(Beginning of GIVEN DATA)

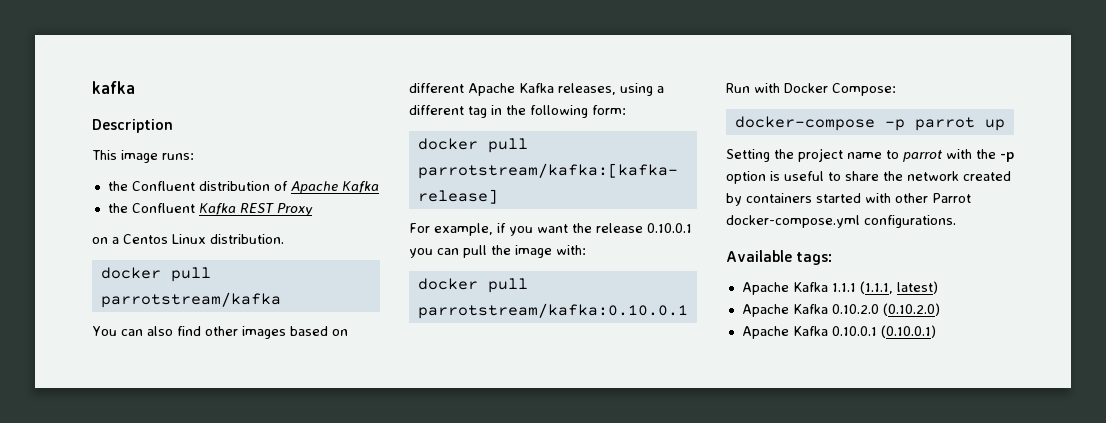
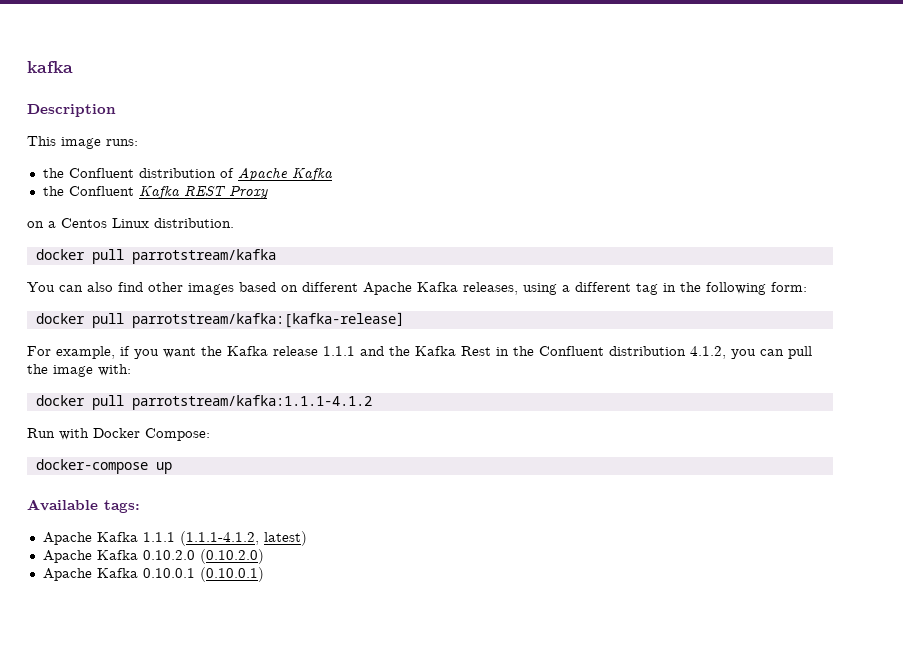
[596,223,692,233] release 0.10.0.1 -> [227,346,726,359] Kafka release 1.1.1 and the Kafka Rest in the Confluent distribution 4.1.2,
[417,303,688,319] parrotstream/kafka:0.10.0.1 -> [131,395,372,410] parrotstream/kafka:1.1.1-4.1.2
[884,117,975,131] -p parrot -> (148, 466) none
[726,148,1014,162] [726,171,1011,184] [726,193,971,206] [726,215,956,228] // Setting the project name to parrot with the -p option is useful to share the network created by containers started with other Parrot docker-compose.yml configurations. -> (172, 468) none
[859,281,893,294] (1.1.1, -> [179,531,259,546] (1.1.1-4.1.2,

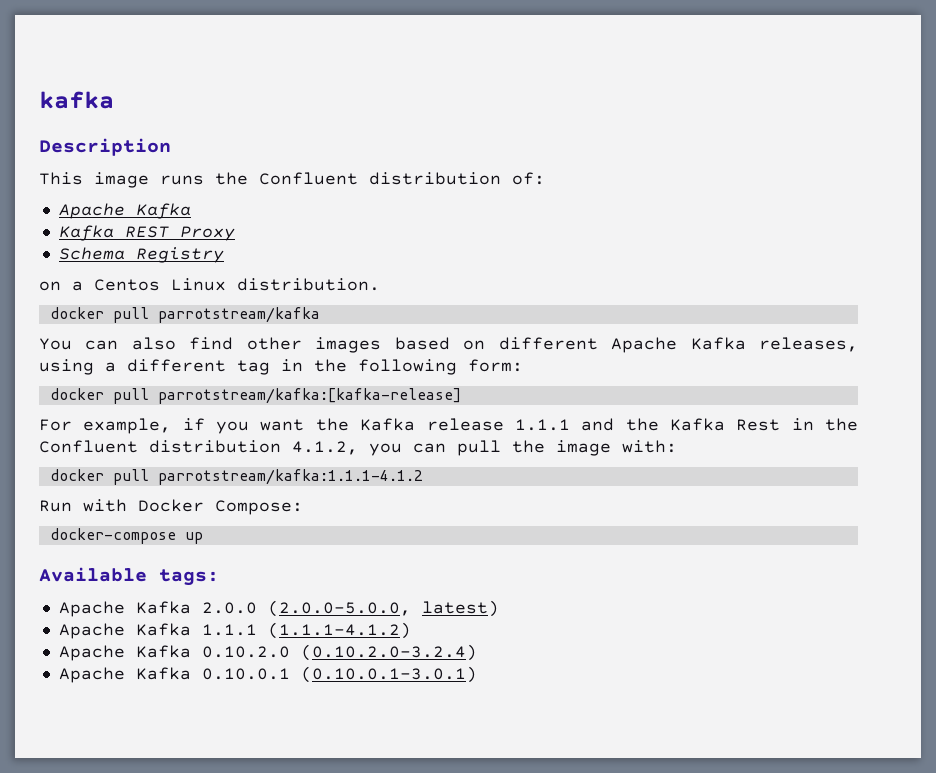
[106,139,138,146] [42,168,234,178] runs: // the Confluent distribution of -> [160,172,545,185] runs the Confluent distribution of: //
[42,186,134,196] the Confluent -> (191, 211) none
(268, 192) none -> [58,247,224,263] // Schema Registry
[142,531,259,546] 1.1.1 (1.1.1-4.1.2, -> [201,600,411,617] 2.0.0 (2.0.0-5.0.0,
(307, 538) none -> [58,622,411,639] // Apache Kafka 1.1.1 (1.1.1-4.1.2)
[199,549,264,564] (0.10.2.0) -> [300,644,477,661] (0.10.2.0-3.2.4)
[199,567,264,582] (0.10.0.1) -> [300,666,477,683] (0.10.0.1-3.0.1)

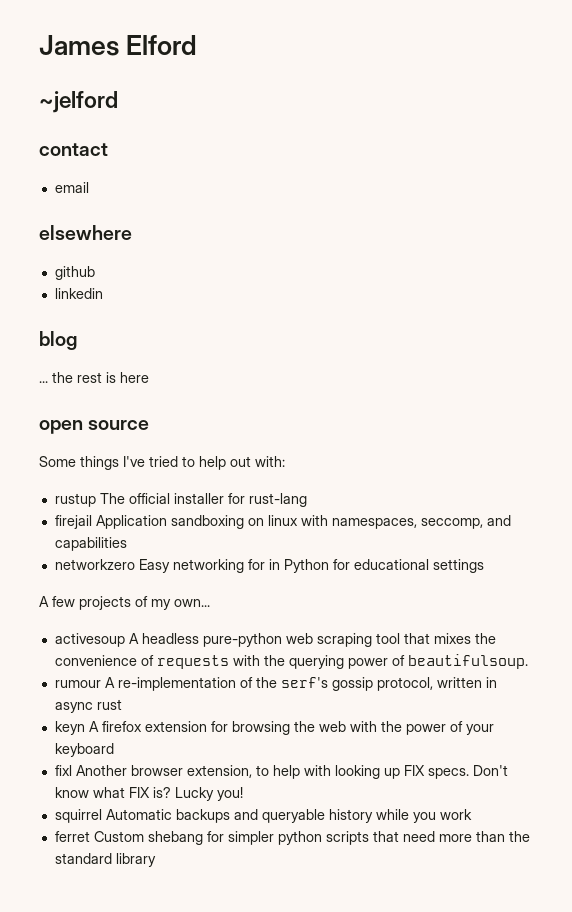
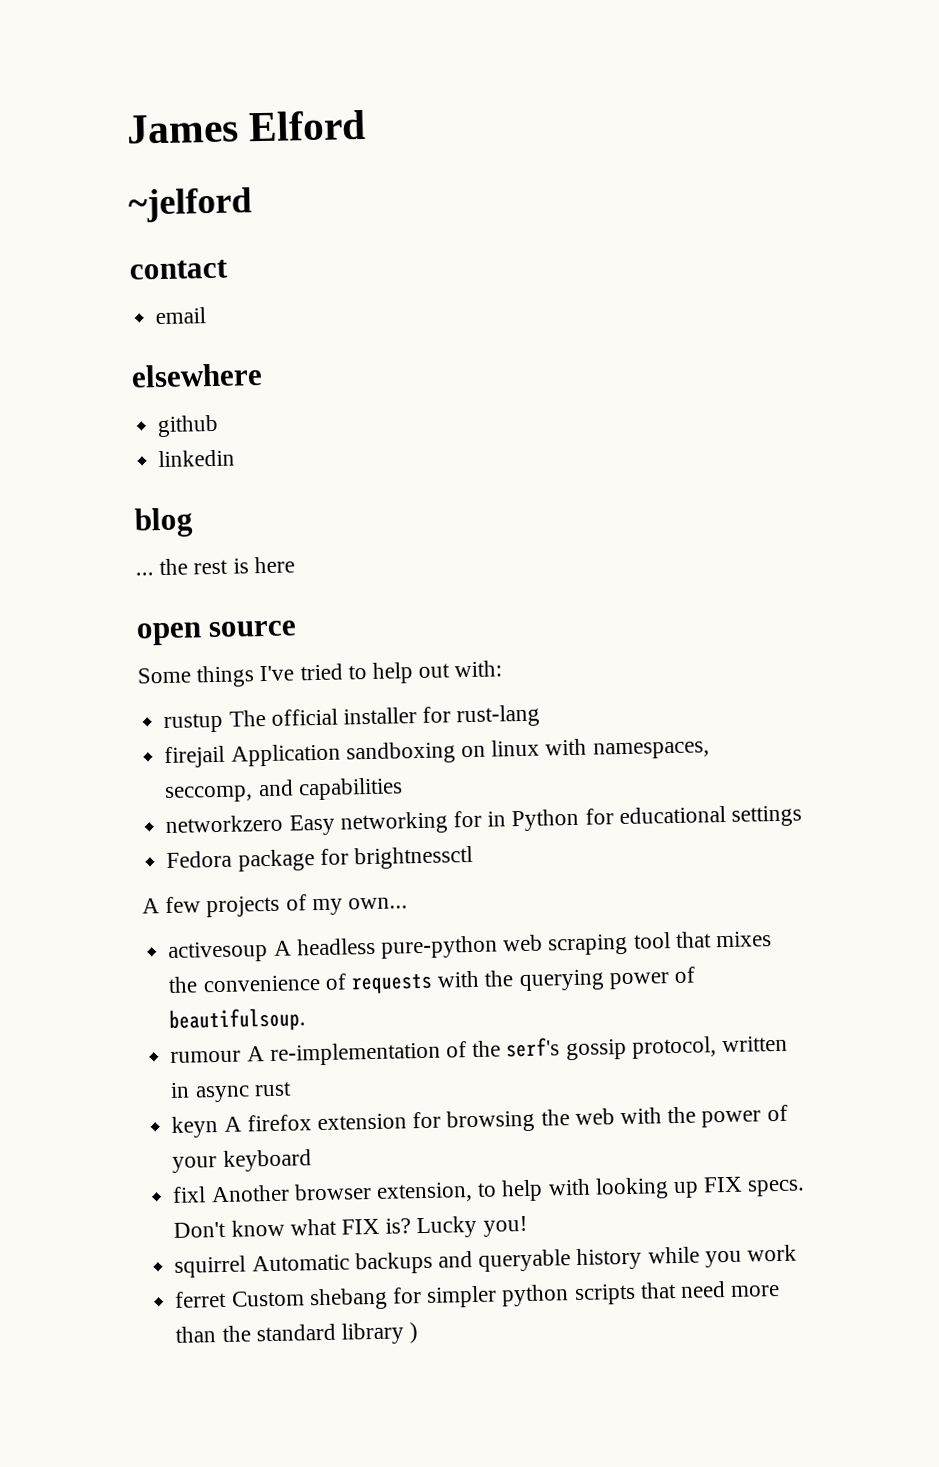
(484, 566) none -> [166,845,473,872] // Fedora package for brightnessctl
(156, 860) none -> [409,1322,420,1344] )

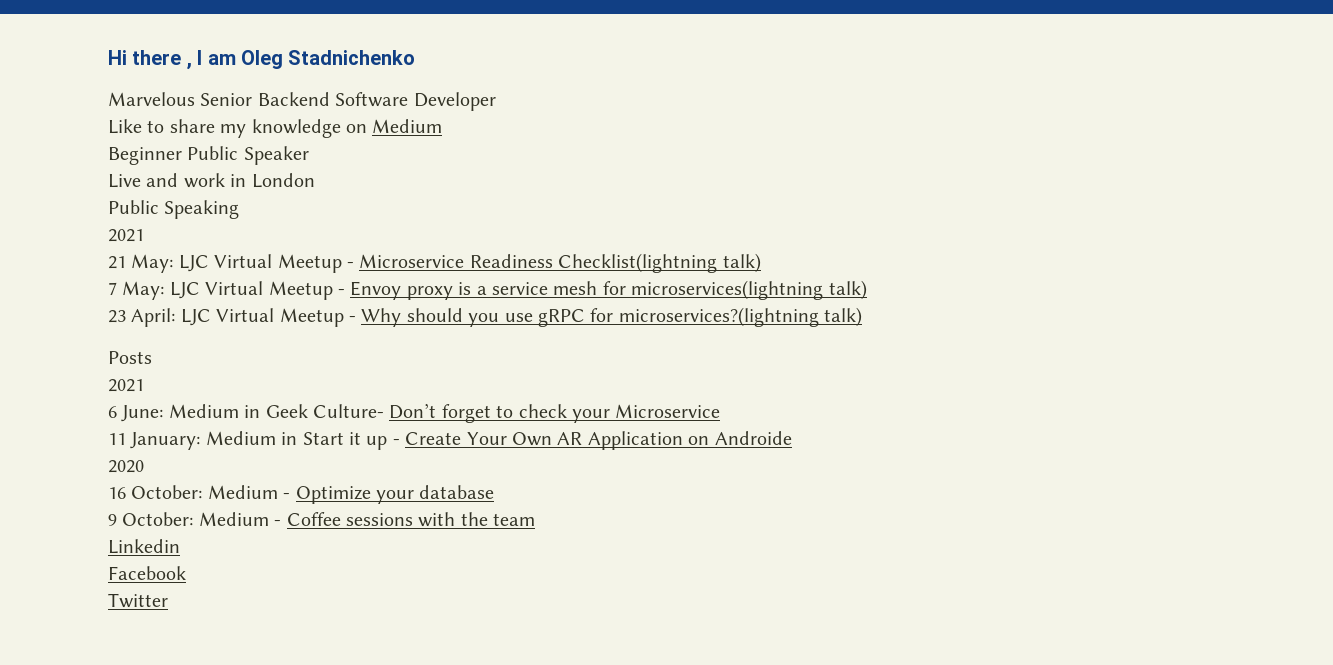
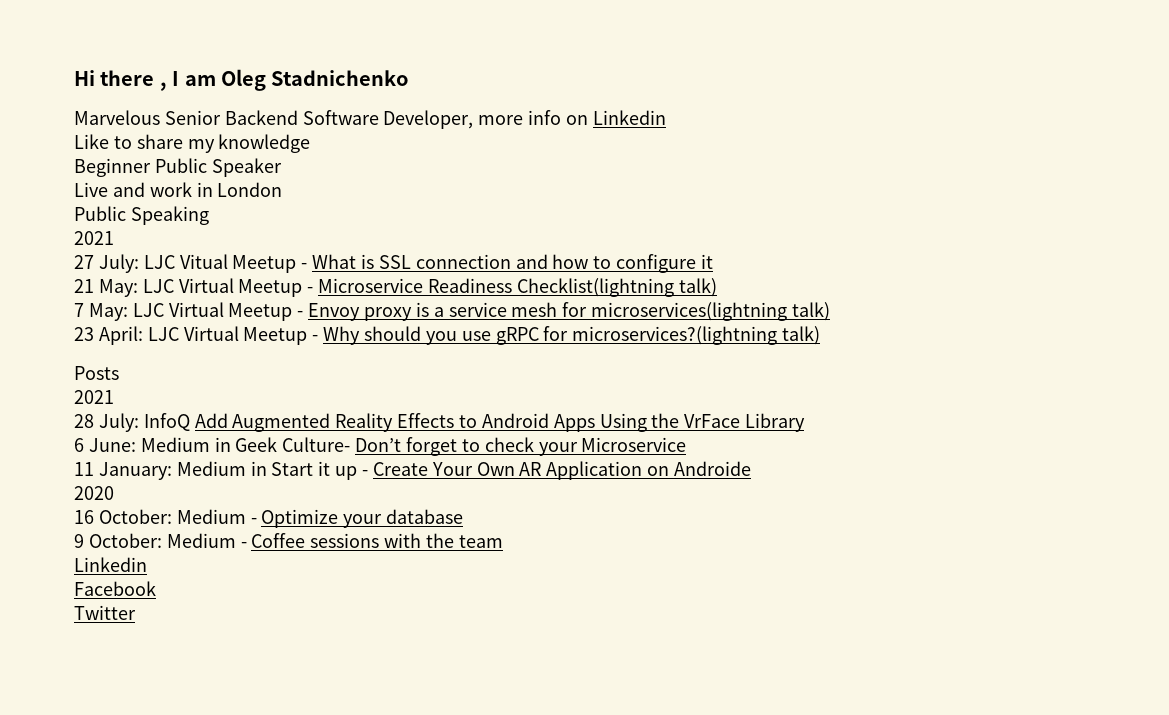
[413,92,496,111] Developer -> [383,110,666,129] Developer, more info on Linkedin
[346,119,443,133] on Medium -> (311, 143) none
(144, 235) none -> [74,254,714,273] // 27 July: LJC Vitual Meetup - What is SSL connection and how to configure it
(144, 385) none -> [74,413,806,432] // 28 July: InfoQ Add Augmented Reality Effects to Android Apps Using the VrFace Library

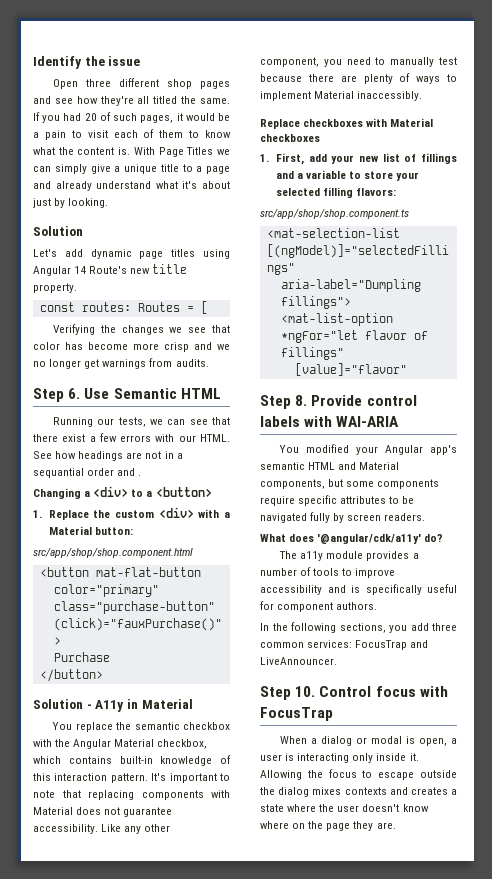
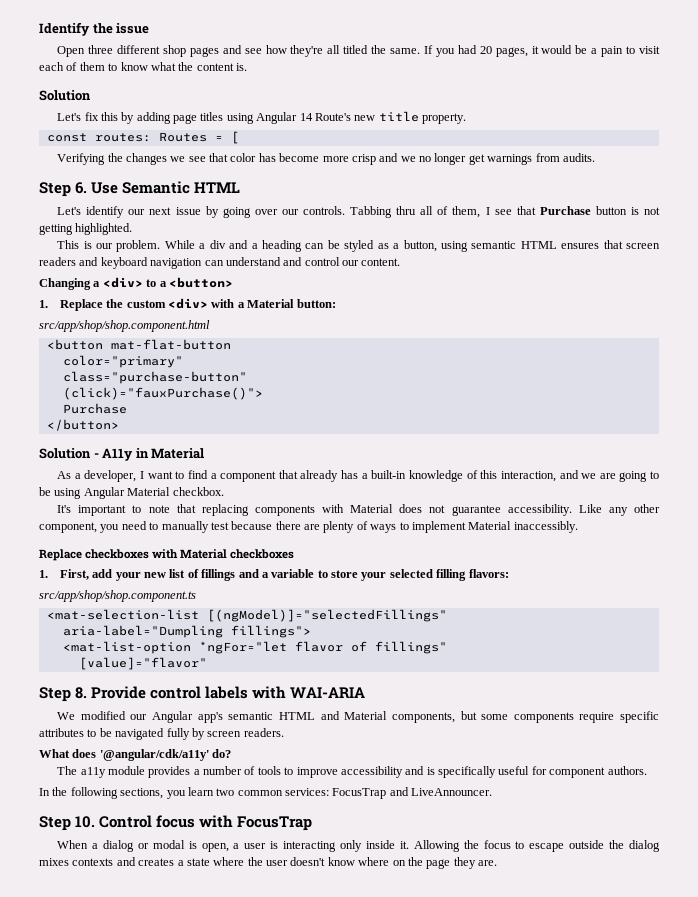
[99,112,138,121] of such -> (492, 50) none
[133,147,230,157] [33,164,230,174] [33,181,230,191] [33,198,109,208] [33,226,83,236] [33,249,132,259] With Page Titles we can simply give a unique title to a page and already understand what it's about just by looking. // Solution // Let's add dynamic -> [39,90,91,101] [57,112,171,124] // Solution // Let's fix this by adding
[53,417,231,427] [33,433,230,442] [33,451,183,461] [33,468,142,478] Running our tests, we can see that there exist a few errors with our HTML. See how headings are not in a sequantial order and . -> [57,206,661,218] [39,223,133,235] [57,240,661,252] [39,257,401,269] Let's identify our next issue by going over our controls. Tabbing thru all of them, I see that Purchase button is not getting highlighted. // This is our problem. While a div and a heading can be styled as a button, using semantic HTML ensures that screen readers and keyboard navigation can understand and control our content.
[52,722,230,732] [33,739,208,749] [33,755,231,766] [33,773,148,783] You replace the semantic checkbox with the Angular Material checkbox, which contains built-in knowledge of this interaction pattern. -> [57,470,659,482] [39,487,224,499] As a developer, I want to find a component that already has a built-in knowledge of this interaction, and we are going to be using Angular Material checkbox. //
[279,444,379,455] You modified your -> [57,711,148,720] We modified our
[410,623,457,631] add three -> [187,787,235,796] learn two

(End of GIVEN DATA)

EXERCISE –
Copy the lines exactly as they appear from the opening of the entries above through the line with "[42,186,134,196] the Confluent", excluding all pictures.

OUTPUT OF THE TASK –
[596,223,692,233] release 0.10.0.1 -> [227,346,726,359] Kafka release 1.1.1 and the Kafka Rest in the Confluent distribution 4.1.2,
[417,303,688,319] parrotstream/kafka:0.10.0.1 -> [131,395,372,410] parrotstream/kafka:1.1.1-4.1.2
[884,117,975,131] -p parrot -> (148, 466) none
[726,148,1014,162] [726,171,1011,184] [726,193,971,206] [726,215,956,228] // Setting the project name to parrot with the -p option is useful to share the network created by containers started with other Parrot docker-compose.yml configurations. -> (172, 468) none
[859,281,893,294] (1.1.1, -> [179,531,259,546] (1.1.1-4.1.2,

[106,139,138,146] [42,168,234,178] runs: // the Confluent distribution of -> [160,172,545,185] runs the Confluent distribution of: //
[42,186,134,196] the Confluent -> (191, 211) none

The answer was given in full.